BY Timothy B. Corcoran
February 25, 2013

A recent study published by Altman Weil listed the ways in which chief legal officers would like to see their outside counsel embrace service improvements and innovation. The top four responses were greater cost reduction, non-hourly pricing, more efficient project management and improved budget forecasting. To anyone paying even cursory attention to the legal marketplace in the last half decade, these should not come as a surprise. In fact, as the study goes on to report, a significantly higher number of law department budgets experienced reductions in 2012 than in the three years prior, so the pressure on outside counsel is likely to increase rather than abate. But are law firms listening? Several managing partners speaking on a panel at the recent College of Law Practice Management Futures conference reported that their greatest leadership concern is increasing revenue, and the leading tactic to accomplish this is attracting lateral partners with portable, healthy and profitable books of business. Of lesser importance, though certainly on the radar, is the desire to institutionalize clients so they are less likely to depart when partners go. It's unclear whether these leaders see the irony. What is clear is that many law firm leaders struggle with the apparently opposing goals of improving client service and improving law firm financial performance.
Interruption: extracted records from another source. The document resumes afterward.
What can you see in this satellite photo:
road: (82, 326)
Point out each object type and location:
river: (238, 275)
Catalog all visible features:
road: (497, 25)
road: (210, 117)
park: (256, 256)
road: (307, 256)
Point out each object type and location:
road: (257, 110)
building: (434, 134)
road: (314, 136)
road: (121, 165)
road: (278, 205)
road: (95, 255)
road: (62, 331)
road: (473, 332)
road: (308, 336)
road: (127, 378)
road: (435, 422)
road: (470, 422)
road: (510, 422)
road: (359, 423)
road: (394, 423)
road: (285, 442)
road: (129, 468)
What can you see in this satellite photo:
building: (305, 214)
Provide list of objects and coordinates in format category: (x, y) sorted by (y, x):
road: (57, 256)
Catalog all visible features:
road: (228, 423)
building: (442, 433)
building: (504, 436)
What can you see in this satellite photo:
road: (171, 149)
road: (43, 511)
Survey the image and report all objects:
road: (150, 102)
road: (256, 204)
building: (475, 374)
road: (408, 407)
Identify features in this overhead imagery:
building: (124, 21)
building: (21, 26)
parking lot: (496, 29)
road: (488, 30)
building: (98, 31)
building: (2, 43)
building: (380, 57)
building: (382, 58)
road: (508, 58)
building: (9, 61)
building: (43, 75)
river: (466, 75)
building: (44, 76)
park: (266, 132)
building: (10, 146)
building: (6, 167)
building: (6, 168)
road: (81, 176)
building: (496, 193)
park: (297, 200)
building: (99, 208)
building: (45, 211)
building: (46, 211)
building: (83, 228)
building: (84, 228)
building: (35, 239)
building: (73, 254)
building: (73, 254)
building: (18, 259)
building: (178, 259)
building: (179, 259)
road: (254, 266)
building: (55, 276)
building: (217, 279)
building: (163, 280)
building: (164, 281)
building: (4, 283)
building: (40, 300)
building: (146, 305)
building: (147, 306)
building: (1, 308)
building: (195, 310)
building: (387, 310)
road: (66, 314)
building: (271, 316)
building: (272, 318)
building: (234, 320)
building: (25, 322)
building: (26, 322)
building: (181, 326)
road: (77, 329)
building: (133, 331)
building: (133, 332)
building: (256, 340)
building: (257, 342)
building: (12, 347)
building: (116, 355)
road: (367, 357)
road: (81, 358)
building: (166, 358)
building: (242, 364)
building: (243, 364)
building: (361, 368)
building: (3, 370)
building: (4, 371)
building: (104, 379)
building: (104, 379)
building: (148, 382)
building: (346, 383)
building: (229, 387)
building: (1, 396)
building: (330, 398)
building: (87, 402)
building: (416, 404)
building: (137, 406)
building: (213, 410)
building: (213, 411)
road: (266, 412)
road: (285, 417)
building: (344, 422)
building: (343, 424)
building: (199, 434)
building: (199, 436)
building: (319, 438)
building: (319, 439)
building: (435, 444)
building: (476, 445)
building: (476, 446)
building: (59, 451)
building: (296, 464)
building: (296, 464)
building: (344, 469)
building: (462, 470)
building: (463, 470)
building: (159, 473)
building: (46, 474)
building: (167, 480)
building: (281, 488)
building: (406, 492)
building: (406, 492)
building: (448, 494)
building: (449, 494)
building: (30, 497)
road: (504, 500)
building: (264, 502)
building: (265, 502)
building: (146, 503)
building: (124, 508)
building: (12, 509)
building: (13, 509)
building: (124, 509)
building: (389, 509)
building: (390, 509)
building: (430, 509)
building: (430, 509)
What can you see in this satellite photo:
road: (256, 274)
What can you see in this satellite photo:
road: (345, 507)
Nostalgia Isn't What It Used to Be

Many lawyers lament the bygone era when they performed interesting and quality legal work, clients were satisfied and hired them again and again, invoices were paid promptly and the billable hour was a perfectly satisfactory method for capturing the value of legal work product. Trouble is, as with most nostalgia, this was more fantasy than reality. In 2002, when the ABA issued its report encouraging the demise of the billable hour, it relied on research conducted in the 90s, which was based on decades of complaints and general unrest from both corporate counsel and private practice lawyers alike. In fact, the Association of Corporate Counsel (n'e American Corporate Counsel Association in 1982) was formed in part to give a stronger voice to client concerns, one of which was, and remains, the billable hour.